Mike Huckabee has undeniable political skills and a clear appeal
to social conservatives, but the media have gone way overboard in
trying to portray him as a potential consensus conservative
candidate, if only he had the money and name recognition.
When Sean Hannity interviewed Huckabee after the debate last
night, Hannity said the only bad thing he had every heard a
conservative say about Huckabee was a comment he made on
immigration. Meanwhile, David Brooks engaged in some more
whitewashing in his ode to Huckabee in a recent NY
Times column when he wrote that "each of the top-tier
candidates makes certain parts of the party uncomfortable. Huckabee
is the one candidate acceptable to all factions."
Huh? The Club for Growth, a prominent group of economic
conservatives, finds Huckabee so unacceptable due to his fiscal
record in Arkansas that they created an entire Website to
attacking him called "Tax Hike Mike." He received an "F" from the
Cato Institute in their annual fiscal report card of governors, ranking him sixth from last.

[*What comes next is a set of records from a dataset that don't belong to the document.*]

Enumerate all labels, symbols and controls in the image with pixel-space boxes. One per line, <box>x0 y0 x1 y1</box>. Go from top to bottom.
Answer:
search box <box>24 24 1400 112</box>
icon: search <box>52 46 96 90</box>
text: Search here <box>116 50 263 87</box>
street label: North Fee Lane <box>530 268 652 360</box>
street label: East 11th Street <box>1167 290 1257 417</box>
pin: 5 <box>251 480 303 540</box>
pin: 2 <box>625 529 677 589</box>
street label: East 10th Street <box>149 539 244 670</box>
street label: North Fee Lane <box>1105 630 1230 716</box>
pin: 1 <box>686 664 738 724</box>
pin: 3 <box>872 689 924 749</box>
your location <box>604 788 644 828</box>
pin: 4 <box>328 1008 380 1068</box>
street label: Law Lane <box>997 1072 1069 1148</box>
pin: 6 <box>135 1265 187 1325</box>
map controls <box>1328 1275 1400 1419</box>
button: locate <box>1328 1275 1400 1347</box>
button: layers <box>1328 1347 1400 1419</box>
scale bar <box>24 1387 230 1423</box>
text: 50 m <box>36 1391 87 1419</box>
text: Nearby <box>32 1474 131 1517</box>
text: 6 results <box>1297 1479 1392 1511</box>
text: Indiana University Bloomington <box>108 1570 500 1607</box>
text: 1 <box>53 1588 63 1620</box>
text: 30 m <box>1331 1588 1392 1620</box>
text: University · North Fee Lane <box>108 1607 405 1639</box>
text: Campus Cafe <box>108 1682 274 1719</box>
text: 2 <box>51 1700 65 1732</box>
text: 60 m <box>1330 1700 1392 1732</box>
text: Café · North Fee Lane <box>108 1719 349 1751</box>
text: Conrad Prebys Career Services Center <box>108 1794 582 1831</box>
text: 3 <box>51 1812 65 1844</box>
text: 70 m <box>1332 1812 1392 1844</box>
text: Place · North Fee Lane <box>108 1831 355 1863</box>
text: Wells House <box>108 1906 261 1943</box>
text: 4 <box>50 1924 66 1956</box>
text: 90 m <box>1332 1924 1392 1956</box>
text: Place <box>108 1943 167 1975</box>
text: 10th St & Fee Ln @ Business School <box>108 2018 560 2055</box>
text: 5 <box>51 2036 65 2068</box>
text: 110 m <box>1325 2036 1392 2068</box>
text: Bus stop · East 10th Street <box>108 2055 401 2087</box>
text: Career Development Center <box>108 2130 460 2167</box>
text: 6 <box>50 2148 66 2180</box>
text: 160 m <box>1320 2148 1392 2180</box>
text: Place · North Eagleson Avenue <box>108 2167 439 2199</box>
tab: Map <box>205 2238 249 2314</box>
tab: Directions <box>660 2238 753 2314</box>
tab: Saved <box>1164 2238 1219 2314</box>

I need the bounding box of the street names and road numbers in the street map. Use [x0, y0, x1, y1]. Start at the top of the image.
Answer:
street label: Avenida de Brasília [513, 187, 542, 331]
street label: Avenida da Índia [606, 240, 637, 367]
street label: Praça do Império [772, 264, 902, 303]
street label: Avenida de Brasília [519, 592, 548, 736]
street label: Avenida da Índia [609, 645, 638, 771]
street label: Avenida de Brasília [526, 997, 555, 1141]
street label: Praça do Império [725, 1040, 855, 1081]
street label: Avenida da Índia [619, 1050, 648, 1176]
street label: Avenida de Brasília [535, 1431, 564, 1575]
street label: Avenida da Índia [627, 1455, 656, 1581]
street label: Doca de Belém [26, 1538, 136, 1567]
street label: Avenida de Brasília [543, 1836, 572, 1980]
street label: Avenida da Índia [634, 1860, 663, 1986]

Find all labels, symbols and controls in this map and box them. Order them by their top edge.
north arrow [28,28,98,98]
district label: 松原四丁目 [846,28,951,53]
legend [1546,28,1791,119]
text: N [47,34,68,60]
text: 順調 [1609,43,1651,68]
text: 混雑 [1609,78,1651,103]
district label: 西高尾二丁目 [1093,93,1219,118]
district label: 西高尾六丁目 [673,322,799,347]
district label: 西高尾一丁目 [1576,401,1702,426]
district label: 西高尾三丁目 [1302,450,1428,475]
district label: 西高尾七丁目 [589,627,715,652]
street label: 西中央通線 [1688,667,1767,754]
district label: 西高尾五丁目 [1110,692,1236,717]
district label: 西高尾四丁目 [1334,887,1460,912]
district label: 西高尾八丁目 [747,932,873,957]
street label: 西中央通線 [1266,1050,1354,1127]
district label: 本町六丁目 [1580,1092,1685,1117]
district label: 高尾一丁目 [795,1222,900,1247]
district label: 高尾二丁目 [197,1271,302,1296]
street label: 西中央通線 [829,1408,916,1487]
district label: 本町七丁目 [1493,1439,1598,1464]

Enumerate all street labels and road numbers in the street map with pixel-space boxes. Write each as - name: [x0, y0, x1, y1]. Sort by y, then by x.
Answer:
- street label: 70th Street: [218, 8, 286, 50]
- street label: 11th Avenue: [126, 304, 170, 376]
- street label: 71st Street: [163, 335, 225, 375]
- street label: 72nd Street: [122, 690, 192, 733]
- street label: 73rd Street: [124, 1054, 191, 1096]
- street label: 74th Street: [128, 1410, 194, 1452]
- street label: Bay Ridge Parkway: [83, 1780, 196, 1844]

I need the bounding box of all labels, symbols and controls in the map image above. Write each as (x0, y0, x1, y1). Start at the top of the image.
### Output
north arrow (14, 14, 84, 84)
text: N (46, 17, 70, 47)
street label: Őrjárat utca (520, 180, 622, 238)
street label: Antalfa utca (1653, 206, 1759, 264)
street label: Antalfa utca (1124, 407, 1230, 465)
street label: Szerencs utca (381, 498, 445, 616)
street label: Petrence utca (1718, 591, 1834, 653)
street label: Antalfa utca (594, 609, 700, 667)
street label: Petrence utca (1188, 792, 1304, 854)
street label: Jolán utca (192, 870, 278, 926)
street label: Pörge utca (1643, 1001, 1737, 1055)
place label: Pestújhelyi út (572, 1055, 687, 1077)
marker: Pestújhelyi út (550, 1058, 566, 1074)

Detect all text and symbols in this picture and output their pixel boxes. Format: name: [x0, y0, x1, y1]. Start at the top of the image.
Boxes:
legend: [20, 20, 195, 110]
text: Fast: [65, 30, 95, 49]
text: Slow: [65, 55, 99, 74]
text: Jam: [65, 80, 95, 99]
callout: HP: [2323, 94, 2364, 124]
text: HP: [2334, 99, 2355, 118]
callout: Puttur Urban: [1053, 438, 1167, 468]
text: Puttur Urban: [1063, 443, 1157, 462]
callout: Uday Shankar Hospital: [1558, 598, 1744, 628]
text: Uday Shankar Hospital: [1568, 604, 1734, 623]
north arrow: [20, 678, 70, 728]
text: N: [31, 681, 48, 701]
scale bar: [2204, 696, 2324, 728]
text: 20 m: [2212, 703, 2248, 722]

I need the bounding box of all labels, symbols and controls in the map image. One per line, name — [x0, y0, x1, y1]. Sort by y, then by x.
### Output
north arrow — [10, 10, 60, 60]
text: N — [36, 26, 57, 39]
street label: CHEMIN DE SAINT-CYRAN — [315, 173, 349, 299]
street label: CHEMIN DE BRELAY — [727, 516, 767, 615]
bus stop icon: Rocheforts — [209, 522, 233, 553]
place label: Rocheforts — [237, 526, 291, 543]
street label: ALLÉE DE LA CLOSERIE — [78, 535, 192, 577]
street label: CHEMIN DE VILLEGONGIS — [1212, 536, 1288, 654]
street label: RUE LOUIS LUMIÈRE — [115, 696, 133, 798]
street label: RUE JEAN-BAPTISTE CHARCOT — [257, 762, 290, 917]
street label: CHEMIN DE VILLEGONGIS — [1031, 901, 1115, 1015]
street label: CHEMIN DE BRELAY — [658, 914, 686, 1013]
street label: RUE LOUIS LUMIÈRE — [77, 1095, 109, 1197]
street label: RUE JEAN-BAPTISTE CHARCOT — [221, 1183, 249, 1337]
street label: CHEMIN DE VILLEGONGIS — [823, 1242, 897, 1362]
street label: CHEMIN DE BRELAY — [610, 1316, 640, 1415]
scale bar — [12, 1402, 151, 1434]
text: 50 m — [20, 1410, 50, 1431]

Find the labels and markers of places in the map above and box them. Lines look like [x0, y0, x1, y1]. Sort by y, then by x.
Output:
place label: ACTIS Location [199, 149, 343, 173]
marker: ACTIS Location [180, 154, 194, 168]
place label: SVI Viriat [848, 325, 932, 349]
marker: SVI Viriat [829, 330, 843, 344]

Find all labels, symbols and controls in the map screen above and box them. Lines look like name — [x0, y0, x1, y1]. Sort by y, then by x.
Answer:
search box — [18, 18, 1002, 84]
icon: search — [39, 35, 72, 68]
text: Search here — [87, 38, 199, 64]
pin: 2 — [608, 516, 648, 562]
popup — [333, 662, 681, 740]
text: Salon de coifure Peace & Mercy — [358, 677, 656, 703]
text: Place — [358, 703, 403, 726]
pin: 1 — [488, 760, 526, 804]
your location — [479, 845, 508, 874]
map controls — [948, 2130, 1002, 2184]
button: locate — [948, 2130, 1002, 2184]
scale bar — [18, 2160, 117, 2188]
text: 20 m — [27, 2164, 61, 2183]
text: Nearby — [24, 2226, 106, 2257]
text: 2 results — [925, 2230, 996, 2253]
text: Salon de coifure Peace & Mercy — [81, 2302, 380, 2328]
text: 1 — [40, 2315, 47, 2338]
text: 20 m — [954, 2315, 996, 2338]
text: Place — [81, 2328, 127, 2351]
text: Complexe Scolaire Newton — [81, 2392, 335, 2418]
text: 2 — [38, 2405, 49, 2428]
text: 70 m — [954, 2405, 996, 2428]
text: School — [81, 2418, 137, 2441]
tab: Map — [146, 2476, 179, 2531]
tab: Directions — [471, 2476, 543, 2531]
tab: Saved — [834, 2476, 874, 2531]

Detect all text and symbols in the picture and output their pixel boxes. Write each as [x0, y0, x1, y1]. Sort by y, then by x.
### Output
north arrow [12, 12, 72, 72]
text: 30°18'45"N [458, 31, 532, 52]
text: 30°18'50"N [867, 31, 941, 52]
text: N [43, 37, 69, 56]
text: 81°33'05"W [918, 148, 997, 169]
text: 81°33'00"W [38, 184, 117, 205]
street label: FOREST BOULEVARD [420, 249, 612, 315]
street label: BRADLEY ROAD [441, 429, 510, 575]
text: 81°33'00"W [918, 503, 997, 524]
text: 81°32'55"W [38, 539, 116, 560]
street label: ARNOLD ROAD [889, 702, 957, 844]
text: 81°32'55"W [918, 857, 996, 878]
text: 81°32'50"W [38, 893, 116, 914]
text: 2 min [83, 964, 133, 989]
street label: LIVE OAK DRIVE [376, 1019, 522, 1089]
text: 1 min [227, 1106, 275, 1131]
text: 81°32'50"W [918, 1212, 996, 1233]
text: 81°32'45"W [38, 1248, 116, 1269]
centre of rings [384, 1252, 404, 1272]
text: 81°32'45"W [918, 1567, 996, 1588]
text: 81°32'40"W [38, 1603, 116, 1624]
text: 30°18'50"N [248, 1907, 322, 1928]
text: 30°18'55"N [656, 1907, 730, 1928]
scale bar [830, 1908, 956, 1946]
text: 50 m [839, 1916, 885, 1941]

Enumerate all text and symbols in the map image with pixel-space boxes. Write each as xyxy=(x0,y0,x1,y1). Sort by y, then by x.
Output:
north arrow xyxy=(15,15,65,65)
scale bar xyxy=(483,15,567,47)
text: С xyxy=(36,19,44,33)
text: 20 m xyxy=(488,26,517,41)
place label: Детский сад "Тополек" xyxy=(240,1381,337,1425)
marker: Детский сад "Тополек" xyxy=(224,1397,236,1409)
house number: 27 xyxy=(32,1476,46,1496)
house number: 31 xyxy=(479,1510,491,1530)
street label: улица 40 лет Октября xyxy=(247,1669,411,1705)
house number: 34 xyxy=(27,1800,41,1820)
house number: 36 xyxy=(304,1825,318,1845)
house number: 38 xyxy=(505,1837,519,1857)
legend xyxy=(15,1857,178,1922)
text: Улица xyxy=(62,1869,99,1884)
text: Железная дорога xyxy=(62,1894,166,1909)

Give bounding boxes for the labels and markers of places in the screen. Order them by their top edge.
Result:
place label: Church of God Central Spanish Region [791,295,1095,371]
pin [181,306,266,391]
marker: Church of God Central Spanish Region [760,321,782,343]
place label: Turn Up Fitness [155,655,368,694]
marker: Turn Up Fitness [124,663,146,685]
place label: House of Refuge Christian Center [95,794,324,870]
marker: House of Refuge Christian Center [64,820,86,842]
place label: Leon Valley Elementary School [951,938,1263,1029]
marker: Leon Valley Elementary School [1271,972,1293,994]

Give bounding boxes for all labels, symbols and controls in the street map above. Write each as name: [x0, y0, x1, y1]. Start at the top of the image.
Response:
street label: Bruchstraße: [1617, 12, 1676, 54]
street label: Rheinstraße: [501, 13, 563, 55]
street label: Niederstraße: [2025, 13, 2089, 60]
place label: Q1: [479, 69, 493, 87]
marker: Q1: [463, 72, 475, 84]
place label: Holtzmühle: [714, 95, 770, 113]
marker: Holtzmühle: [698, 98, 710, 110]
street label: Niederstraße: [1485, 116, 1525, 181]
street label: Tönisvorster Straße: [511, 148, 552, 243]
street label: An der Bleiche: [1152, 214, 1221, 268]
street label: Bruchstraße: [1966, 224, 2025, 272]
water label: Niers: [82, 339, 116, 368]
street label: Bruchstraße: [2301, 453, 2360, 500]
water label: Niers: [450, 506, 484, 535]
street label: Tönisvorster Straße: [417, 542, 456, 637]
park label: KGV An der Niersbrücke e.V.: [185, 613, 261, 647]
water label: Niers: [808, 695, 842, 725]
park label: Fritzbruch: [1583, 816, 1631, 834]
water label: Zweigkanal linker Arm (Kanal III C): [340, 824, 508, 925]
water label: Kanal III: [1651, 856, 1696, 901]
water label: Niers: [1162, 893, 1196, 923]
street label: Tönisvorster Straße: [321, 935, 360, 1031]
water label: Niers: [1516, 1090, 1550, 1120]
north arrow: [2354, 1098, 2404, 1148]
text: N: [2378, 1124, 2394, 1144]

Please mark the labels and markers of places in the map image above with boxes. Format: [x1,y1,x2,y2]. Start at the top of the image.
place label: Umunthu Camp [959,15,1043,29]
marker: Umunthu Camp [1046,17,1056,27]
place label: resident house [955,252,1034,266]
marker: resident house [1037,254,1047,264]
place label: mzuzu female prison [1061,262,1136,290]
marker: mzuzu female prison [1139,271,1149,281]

Also not to the liking of small-government conservatives and
libertarians, there's his anti-smoking and obesity crusades and the
nanny-statism that goes along with it.
Then there is foreign policy. Several people I spoke to at the
Value Voters Summit--who loved Huckabee--were concerned that he was
too soft on national security. Huckabee is aware of this
perception, which is why he spent the early part of his speech at
the conference to speaking about Islomofascism, and probably why in
the debate last night he called it "the most dangerous enemy we've
ever faced." Conservative hawks will need to hear a lot more to
become comfortable with him.
This doesn't even get into the ethics
problems he had as governor of Arkansas.
My point is not to pick on Huckabee. And if somebody wants to
argue that in a general election against the Democrat, Republicans
need an economic populist who can appeal to the middle class, or
that he'd be fine on foreign policy, okay. But the reality is that
there are plenty of conservatives who are hostile or at least
uncomfortable with Huckabee's candidacy, and to portray things any
differently displays either ignorance of the subject matter or
intellectual dishonesty in an effort to shakeup the campaign
narrative by promoting a likable character.